Start of Available records

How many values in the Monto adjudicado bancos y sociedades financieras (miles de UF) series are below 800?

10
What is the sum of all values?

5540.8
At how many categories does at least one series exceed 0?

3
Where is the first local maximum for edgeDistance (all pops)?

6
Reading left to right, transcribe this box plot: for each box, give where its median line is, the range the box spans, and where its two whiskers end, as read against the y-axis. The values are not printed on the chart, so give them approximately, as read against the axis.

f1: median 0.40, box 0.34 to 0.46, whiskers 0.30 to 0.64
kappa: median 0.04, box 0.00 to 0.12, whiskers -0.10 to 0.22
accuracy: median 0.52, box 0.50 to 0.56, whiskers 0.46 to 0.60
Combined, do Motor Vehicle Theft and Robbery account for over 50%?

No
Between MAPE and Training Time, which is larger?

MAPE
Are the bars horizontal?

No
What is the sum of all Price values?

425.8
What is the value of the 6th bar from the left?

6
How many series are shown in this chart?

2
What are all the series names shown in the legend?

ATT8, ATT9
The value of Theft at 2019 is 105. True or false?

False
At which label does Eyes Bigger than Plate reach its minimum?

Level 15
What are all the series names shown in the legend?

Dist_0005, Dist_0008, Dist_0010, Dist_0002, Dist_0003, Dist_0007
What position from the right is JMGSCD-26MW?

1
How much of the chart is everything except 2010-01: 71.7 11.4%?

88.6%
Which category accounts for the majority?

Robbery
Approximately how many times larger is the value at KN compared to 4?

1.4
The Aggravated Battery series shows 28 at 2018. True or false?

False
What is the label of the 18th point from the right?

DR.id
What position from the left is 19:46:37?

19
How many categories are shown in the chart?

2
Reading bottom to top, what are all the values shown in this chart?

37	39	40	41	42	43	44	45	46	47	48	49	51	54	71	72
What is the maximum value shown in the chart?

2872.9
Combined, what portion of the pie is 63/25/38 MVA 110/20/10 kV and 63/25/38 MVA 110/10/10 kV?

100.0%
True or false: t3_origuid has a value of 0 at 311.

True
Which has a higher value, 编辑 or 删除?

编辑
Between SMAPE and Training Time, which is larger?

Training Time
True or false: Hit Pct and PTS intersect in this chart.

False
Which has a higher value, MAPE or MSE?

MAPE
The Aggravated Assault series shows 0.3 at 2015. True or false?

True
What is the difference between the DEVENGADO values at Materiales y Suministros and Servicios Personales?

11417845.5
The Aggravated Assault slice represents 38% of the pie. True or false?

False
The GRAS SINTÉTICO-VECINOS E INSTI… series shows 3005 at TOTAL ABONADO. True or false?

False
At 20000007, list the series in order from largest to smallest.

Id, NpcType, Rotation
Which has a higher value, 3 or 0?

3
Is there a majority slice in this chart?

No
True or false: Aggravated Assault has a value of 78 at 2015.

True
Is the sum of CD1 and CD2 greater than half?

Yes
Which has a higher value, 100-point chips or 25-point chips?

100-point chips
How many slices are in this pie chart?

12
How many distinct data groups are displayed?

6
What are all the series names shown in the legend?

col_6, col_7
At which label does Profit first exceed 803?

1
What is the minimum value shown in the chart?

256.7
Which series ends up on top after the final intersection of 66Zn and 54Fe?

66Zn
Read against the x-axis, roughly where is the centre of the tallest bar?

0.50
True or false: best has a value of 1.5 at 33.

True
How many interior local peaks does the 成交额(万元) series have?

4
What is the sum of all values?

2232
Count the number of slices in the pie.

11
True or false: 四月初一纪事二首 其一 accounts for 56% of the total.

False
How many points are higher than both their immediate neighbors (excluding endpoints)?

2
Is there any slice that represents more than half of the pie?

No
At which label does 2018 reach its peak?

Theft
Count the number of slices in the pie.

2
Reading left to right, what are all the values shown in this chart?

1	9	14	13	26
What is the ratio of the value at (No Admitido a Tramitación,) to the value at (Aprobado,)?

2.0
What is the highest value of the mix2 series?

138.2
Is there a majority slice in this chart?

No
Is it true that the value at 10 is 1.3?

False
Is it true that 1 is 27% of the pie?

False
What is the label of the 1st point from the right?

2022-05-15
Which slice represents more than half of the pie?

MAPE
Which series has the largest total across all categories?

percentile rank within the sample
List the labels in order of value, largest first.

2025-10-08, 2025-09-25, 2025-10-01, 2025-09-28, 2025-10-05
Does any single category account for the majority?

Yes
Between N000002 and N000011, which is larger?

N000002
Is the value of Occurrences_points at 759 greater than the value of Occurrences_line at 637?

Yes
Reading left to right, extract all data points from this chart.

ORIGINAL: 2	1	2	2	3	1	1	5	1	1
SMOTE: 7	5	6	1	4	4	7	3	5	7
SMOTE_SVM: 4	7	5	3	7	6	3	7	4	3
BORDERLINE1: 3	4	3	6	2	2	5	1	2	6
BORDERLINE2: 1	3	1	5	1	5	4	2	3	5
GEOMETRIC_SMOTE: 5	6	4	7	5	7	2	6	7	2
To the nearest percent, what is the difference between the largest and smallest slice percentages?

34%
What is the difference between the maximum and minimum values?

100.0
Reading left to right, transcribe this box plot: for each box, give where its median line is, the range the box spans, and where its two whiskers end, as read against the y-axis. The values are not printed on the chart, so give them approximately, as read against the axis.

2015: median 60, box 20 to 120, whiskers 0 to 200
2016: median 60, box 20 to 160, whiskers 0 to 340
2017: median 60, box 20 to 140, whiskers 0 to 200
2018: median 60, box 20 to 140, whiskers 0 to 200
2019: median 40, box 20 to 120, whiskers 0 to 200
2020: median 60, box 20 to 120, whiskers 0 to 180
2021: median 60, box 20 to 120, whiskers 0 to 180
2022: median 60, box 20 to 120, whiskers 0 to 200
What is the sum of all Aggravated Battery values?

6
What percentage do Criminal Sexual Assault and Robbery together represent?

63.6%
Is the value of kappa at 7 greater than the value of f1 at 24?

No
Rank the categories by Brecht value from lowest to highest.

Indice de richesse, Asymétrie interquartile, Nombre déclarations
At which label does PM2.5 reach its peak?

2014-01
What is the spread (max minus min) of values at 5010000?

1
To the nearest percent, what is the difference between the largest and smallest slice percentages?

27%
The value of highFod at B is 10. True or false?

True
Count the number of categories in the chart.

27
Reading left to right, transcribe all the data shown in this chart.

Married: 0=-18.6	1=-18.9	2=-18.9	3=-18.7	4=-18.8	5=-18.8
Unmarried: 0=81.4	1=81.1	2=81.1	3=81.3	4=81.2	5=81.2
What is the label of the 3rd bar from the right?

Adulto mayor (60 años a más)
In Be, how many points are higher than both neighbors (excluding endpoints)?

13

End of Available records

Task item: Find every line in the rows above that contains the word "kappa", matching case, and copy each one out.

Response below:
kappa: median 0.04, box 0.00 to 0.12, whiskers -0.10 to 0.22
Is the value of kappa at 7 greater than the value of f1 at 24?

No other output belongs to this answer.